Records excerpted from a collection:
++++
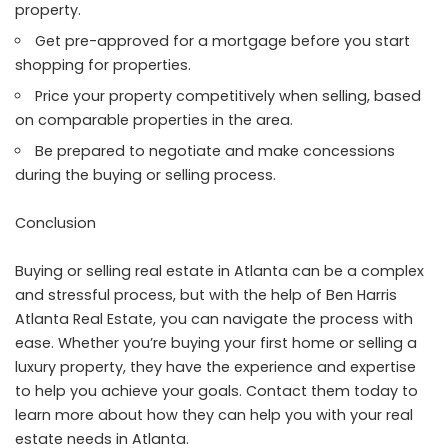
property.
Get pre-approved for a mortgage before you start
shopping for properties.
Price your property competitively when selling, based
on comparable properties in the area.
Be prepared to negotiate and make concessions
during the buying or selling process.
Conclusion
Buying or selling real estate in Atlanta can be a complex
and stressful process, but with the help of Ben Harris
Atlanta Real Estate, you can navigate the process with
ease. Whether you’re buying your first home or selling a
luxury property, they have the experience and expertise
to help you achieve your goals. Contact them today to
learn more about how they can help you with your real
estate needs in Atlanta.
++++
Your instructions:
Rewrite the text of the records above, replacing each occurrence of "process" with "transaction" and keeping everything else unchanged. Omit the pictures from your answer.

Problem solution:
property.
Get pre-approved for a mortgage before you start
shopping for properties.
Price your property competitively when selling, based
on comparable properties in the area.
Be prepared to negotiate and make concessions
during the buying or selling transaction.
Conclusion
Buying or selling real estate in Atlanta can be a complex
and stressful transaction, but with the help of Ben Harris
Atlanta Real Estate, you can navigate the transaction with
ease. Whether you’re buying your first home or selling a
luxury property, they have the experience and expertise
to help you achieve your goals. Contact them today to
learn more about how they can help you with your real
estate needs in Atlanta.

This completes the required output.